Security researchers from Google and Microsoft say there is evidence that China-backed hackers are taking advantage of zero-day bugs in Microsoft SharePoint as businesses around the world are in a hurry to patch their flaws.
Officially known as CVE-2025-53770, a bug discovered last weekend allows hackers to steal sensitive private keys from self-hosted versions of SharePoint, a software server widely used by businesses and organizations to store and share internal documents. Once exploited, attackers can use bugs to remotely plant malware, access files and data stored inside, and access other systems on the same network.
In a blog post Tuesday, Microsoft said it had observed that at least two previously identified China-supported hacking groups would use SharePoint Zero Days, called “linen typhoons” and “violet typhoons.” Microsoft says that linen typhoons are focused on theft of intellectual property, while violet typhoons are stealing the personal information used for espionage.
Microsoft also attributes the ongoing hacking to a third China-backed hacking group named “Storm-2603”, representing a hacking group with little information about the company. However, the company noted that hackers have been linked to ransomware attacks in the past.
According to Microsoft, three hacking groups have been observed to exploit the zero-day vulnerability to infiltrate vulnerable SharePoint servers until July 7th.

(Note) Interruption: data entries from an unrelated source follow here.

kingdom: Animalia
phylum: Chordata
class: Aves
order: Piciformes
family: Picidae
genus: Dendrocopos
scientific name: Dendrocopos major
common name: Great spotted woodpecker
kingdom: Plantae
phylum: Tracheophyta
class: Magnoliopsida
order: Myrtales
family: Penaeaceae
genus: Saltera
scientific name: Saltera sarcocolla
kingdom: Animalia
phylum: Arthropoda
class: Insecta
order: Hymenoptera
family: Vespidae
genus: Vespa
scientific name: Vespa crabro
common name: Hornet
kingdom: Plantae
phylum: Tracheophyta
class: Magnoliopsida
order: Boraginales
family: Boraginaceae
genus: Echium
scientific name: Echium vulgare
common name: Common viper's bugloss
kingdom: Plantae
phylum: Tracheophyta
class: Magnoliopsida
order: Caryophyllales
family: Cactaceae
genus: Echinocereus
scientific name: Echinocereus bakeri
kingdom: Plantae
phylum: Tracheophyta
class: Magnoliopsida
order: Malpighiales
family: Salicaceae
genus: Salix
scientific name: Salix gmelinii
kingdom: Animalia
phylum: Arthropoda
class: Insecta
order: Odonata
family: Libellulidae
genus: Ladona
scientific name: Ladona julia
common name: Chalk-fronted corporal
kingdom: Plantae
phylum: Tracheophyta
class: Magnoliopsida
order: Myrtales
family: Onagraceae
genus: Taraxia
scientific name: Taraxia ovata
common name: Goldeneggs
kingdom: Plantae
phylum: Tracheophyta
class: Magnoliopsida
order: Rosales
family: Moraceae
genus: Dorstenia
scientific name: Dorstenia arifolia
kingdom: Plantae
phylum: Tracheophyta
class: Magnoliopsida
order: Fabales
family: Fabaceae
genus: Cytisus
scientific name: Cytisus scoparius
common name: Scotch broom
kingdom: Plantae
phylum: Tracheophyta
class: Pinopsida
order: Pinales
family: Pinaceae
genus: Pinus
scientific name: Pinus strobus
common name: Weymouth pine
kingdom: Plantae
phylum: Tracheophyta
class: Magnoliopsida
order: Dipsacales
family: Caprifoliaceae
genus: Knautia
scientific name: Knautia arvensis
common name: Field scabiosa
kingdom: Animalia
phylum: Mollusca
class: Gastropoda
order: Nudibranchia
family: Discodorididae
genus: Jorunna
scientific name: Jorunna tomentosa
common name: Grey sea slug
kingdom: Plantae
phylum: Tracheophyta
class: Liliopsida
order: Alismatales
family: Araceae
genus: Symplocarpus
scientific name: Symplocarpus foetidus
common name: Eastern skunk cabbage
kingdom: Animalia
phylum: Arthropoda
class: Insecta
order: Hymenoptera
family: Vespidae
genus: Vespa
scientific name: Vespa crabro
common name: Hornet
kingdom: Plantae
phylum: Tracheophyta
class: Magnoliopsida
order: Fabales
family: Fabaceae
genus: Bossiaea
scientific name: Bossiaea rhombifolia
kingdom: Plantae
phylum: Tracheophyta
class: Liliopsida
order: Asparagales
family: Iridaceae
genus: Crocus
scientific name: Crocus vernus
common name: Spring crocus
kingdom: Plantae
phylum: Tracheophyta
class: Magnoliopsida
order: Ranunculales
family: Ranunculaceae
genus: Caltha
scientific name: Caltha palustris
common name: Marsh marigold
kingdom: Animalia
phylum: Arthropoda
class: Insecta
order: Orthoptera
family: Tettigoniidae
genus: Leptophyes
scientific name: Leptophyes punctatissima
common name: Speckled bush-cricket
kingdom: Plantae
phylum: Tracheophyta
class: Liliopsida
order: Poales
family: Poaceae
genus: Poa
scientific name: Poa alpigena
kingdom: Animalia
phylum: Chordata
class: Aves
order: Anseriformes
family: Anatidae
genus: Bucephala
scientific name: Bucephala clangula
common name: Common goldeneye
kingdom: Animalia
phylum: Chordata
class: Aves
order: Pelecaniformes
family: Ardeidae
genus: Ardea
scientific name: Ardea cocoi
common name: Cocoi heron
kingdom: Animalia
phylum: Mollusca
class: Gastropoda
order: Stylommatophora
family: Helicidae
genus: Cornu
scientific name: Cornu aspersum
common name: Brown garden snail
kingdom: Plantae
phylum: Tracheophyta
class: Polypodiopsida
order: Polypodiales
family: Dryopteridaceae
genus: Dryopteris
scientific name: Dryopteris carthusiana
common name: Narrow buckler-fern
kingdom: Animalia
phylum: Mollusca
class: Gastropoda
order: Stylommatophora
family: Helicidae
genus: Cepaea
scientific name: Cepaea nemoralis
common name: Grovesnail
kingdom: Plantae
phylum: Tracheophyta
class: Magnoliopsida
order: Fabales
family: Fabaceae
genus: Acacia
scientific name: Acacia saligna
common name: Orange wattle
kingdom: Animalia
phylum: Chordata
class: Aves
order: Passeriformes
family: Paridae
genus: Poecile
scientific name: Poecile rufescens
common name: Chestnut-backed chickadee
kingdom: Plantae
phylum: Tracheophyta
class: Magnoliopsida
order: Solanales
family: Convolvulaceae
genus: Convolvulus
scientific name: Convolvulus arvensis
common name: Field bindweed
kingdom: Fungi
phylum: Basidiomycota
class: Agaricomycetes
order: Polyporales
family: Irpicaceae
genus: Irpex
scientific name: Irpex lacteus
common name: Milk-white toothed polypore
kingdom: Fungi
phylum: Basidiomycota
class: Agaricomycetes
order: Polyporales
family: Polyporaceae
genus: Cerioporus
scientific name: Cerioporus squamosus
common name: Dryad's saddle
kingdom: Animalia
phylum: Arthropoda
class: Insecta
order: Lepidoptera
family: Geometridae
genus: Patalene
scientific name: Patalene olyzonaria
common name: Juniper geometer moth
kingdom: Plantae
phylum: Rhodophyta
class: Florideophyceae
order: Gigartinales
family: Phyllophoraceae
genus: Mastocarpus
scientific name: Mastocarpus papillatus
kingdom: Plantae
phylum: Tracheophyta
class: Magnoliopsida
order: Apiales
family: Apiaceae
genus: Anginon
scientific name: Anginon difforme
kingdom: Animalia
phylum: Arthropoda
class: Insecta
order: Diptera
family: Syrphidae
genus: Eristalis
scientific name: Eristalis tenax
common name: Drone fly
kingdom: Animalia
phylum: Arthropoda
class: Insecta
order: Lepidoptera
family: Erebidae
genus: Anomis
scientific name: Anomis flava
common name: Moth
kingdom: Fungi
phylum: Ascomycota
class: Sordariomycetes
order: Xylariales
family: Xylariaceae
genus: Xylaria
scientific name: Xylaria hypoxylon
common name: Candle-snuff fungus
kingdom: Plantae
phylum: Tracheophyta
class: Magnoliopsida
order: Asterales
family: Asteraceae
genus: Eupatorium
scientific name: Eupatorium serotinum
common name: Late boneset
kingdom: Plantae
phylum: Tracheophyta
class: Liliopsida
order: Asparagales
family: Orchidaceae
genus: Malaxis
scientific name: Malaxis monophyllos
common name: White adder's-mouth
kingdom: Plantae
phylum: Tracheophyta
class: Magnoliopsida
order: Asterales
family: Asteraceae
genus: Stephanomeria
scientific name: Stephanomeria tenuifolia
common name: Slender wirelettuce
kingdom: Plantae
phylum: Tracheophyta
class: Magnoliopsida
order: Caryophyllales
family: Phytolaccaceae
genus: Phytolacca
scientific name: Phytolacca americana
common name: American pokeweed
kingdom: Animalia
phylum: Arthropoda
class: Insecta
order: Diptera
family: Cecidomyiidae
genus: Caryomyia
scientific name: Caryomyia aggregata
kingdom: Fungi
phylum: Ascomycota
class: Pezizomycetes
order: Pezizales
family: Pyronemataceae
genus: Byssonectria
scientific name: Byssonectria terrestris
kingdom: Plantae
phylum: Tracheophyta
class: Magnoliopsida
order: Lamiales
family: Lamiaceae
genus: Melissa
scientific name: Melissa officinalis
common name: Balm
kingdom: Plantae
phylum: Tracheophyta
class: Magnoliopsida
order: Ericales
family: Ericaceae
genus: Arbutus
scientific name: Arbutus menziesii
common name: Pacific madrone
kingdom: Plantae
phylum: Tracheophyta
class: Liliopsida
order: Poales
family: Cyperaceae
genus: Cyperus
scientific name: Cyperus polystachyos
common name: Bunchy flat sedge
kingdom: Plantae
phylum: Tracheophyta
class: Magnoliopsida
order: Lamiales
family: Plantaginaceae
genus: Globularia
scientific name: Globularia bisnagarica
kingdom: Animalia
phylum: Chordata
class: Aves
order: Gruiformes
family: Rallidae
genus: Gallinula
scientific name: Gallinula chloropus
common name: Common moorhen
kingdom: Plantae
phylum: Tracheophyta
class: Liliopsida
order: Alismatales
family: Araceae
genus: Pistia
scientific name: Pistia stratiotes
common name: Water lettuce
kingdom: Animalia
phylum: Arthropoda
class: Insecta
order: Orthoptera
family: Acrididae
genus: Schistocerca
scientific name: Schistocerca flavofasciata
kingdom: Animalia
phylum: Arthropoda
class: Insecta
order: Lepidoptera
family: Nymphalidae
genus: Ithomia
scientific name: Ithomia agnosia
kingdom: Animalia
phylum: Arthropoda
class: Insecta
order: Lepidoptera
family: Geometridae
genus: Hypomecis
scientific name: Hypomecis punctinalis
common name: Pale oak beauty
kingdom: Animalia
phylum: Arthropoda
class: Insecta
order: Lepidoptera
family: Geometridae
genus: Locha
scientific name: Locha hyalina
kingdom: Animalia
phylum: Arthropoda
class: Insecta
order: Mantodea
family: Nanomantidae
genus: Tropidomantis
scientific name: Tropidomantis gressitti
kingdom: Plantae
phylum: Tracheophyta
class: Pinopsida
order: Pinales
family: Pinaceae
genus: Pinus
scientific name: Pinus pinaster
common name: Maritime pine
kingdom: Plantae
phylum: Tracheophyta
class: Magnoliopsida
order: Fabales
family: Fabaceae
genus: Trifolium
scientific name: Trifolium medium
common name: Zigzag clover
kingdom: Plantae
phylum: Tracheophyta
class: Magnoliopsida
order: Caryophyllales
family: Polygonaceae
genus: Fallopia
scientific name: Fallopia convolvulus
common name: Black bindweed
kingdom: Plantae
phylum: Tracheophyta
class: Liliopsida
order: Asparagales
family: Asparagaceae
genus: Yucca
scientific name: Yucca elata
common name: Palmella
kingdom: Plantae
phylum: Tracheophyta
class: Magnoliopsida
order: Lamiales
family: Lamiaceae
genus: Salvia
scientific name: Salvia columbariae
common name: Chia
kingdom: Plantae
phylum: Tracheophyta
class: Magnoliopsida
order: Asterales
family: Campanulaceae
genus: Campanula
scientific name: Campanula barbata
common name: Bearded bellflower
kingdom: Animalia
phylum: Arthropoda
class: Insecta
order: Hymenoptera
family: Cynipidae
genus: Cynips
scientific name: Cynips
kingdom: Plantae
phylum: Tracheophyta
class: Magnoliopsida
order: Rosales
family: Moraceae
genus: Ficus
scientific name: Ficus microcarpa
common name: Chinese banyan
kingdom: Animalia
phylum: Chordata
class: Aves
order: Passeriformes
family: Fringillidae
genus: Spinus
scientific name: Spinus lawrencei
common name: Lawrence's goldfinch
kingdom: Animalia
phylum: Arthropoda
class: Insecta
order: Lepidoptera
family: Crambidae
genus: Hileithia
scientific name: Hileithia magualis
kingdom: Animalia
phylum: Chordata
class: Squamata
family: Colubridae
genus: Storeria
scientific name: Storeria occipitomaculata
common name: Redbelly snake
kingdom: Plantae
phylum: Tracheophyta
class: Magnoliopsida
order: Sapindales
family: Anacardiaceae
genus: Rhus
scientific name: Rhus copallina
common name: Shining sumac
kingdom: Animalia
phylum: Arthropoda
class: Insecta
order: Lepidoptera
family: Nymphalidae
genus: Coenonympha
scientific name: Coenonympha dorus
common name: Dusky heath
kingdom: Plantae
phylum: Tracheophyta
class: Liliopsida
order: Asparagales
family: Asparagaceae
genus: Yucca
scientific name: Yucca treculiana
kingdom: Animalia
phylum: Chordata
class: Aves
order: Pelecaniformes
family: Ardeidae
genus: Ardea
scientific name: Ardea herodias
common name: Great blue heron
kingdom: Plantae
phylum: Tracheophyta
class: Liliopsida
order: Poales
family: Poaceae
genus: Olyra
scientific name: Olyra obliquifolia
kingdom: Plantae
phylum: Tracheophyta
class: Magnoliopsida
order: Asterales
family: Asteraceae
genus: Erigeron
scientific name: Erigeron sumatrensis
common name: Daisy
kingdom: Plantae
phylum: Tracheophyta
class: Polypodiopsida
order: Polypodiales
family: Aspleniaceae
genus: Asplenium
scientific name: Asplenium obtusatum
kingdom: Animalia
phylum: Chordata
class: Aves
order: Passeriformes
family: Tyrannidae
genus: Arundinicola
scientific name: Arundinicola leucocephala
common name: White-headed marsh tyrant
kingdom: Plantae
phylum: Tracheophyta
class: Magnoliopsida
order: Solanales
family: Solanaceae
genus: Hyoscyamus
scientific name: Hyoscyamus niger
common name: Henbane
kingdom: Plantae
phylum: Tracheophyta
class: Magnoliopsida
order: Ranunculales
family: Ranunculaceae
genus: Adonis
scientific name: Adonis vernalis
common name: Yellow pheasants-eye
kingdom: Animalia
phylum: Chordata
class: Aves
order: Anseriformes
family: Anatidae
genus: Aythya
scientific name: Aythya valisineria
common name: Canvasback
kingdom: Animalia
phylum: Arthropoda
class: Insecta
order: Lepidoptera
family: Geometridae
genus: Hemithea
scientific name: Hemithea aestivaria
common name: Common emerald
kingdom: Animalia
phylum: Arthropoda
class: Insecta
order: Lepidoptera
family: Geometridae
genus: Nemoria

Charles Carmakal, chief technology officer of Google’s incident response unit Mandiant, told TechCrunch in an email that “at least one of the people in charge” is a China-Nexus hacking group, but said “several actors are actively exploiting this vulnerability.”
Dozens of organizations have already been hacked, including the entire government sector. The bug was considered zero day because the vendor (in this case Microsoft) didn’t have time to issue patches before it was actively exploited. Microsoft has since deployed patches for all affected versions of SharePoint, but security researchers warn that customers running a self-hosted version of SharePoint should already assume they have compromised.
TechCrunch Events
San Francisco
|
October 27th-29th, 2025
A spokesman for the Chinese Embassy in Washington, DC did not immediately return a request for comment. The Chinese government has long rejected allegations that it had carried out a cyberattack, but it has not always explicitly denied its involvement.
This is the latest hacking campaign linked to China in recent years. The China-backed hacker was accused of targeting a self-hosted Microsoft Exchange mail server in 2021 as part of a mass hacking campaign. According to a recent Justice Department indictment, Chinese hackers accused two hackers of masterminding the violation, and so-called “hafnium” hacking has breached contact information and private mailboxes from over 60,000 affected servers.